Sebagai perbandingan jika untuk membangun rumah tembok, warga membutuhkan 50-100 juta rupiah, untuk rumah bambu warga cukup mengeluarkan 1-2 juta rupiah dengan sistem gotong royong, sedangkan berkisar 3-5 juta rupiah jika menggunakan tukang.

Rumah yang terbuat dari bambu dapat bertahan hingga 10 tahun, sementara untuk atap bambu bisa bertahan sampai 5 tahun. Bahkan bambu pun dipakai sebagai pengganti besi cor yang dicampur bersama semen.

“Kalau tiang cor nya memakai bambu biasanya lebih kuat. Selain itu kalau harus beli besi lagi tentu butuh uang sehingga lebih baik dimanfaatkan bambu yang sudah tersedia di sekitar rumah,“ ujar Paulus Monga, warga Dusun Woga, Desa Ratogesa, Kecamatan Golewa yang ditemui Mongabay-Indonesia pertengahan bulan Desember lalu.

Menurut penuturan Paulus, zaman dahulu hampir seluruh warga di Kabupaten Ngada menggunakan bambu bheto untuk konstruksi rumahya. Selain atap, bambu bheto juga digunakan sebagai tiang bangunan, rangka atap, dan juga dibelah untuk dinding rumah.

Konstruksi rumah bambu di kecamatan Mataloko kabupaten Ngada. Foto: Ebed de Rosary
Rumah bambu masyarakat yang ada di Mataloko, Ngada. Foto: Ebed de Rosary

Menurut kepercayaan masyarakat, bambu yang dipotong pada saat memasuki periode waktu fase malam bulan gelap akan lebih baik kualitasnya, karena tidak cepat rusak dimakan rayap atau anai-anai. Batang bambu yang dipotong umumnya yang paling tua yang dapat dilihat dari warnanya yang kecoklatan.

Untuk membangun sebuah rumah standard, estimasi dibutuhkan sekitar 50 sampai 100 batang bambu bheto. Sementara untuk atap dibutuhkan sekitar 20 hingga 30 batang bambu.

Dalam penggunaan bahan baku bambu, pangkal bambu biasanya dijadikan tiang rumah, bagian tengah kerap dijadikan atap, sementara bagian ujung bambu umumnya dibelah untuk dijadikan dinding rumah.

Bentuk atap rumah bambu masyarakat Ngada, biasanya dibedakan menjadi atap dua air, yaitu bentuk atap rumah berbentuk segitiga dengan dua penampang kemiringan. Serta atap empat air, yaitu atap berbentuk piramida dengan empat penampang kemiringan.

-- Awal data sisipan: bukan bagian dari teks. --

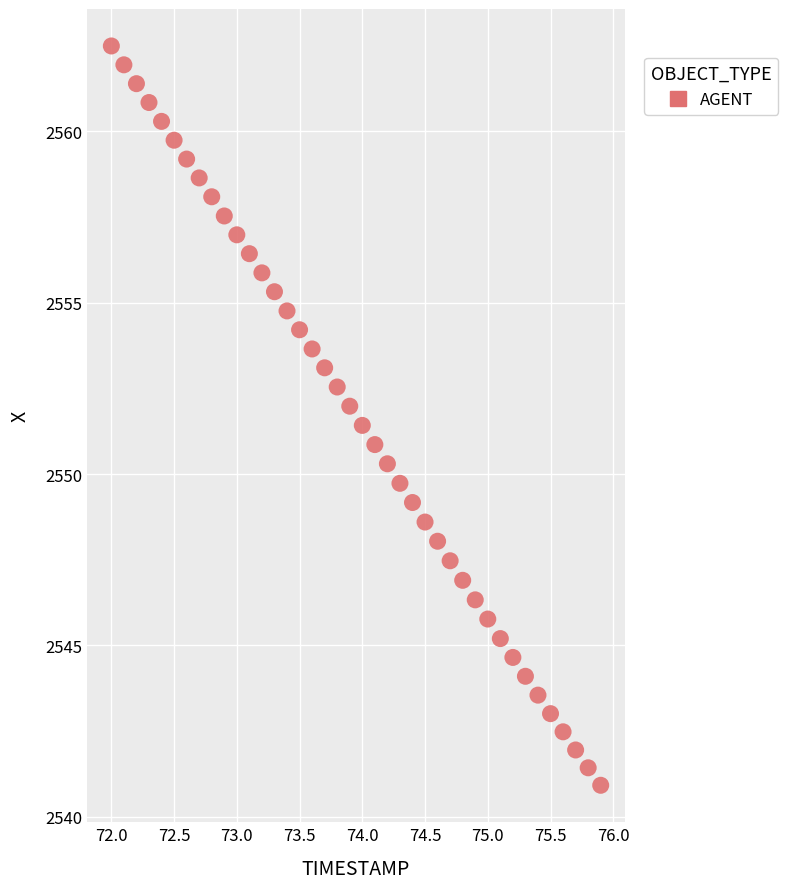

What is the range of Y values (max minus min)?

21.6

“Kalau untuk rumah bisanya menggunakan konstruksi dua air yang lebih mudah dibuat, sementara kalau bangunan kantor atau rumah adat bisa empat air. Panjang bambu disesuaikan dengan panjang atapnya,“ jelas Paulus. Panjang bambu untuk atap biasanya berkisar antara 2,5-4 meter tergantung dari panjang atap.

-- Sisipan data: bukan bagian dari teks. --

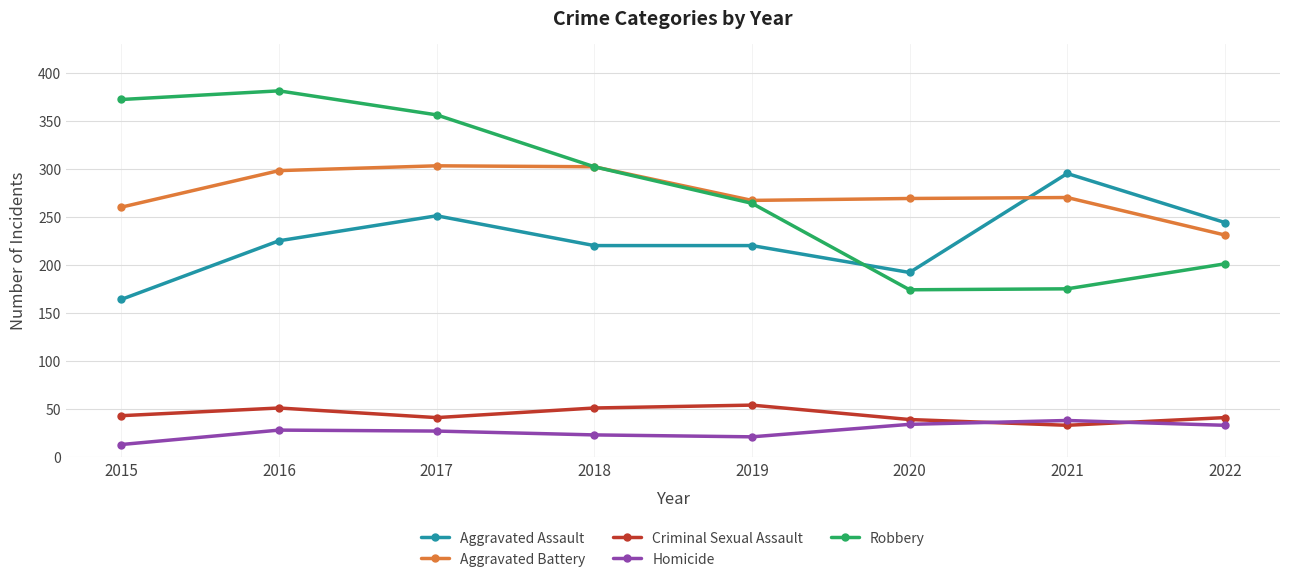

Where is Robbery nearest to the value 277?

2019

Agar mampu mengalirkan air hujan, untuk atap bambu maka bagian terbuka dari bambu biasanya diletakan menghadap ke atas yang difungsikan sebagai tempat aliran air hujan. Sesudahnya di kiri kanannya disusun bambu belah dengan bagian terbuka menghadap ke bawah sehingga tidak ada celah bagi air hujan merembes. Dalam konstruksi dua air, bagian ujung atap tepatnya di sambungan umumnya dipasang seng atau rumput ilalang sebagai penguat.

Sejalan dengan modernisasi dan kepraktisan, saat ini perlahan atap bambu tergeser oleh atap seng yang lebih mudah diperoleh. Meski diakui atap dari seng terasa lebih panas jika dibandingkan dengan atap dari bambu untuk orang yang tinggal dibawahnya.

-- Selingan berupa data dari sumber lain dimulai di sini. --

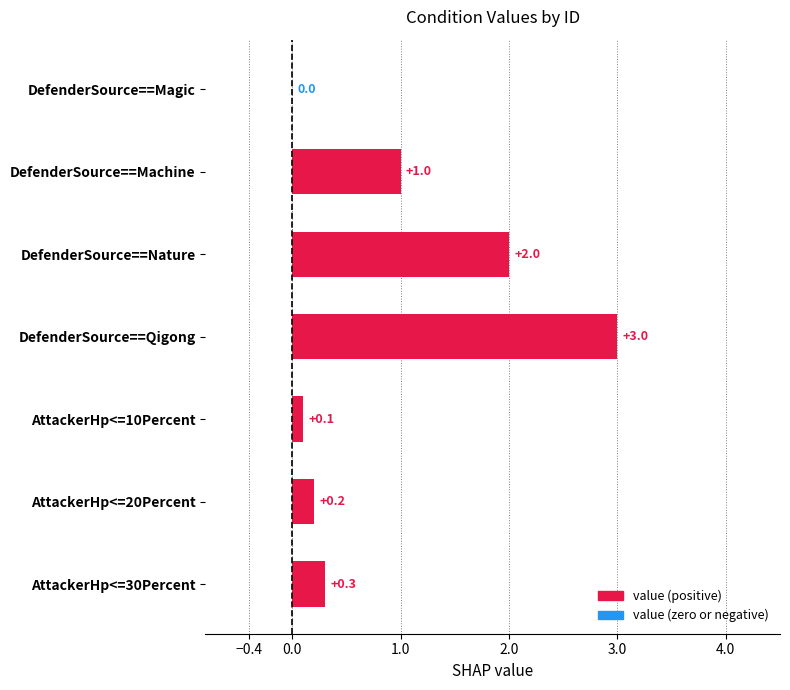

What is the sum of all values?

6.6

Selain digunakan menjadi bahan pembuatan rumah, bambu juga digunakan untuk alat tradisional bombardom. Alat ini terdiri dari dua elemen yaitu bambu ukuran diameter besar dan bambu kecil, dimana bambu kecil digunakan untuk meniupkan udara ke bambu besar.

Alat musik ini ditiup secara bergantian antara dua nada yang berbeda. Bombardom biasanya mengiringi alat musik bambu lainnya seperti seruling khas Ngada yang disebut Foi Doa (seruling ganda) yang dimainkan pada saat pesta adat atau penerimaan tamu.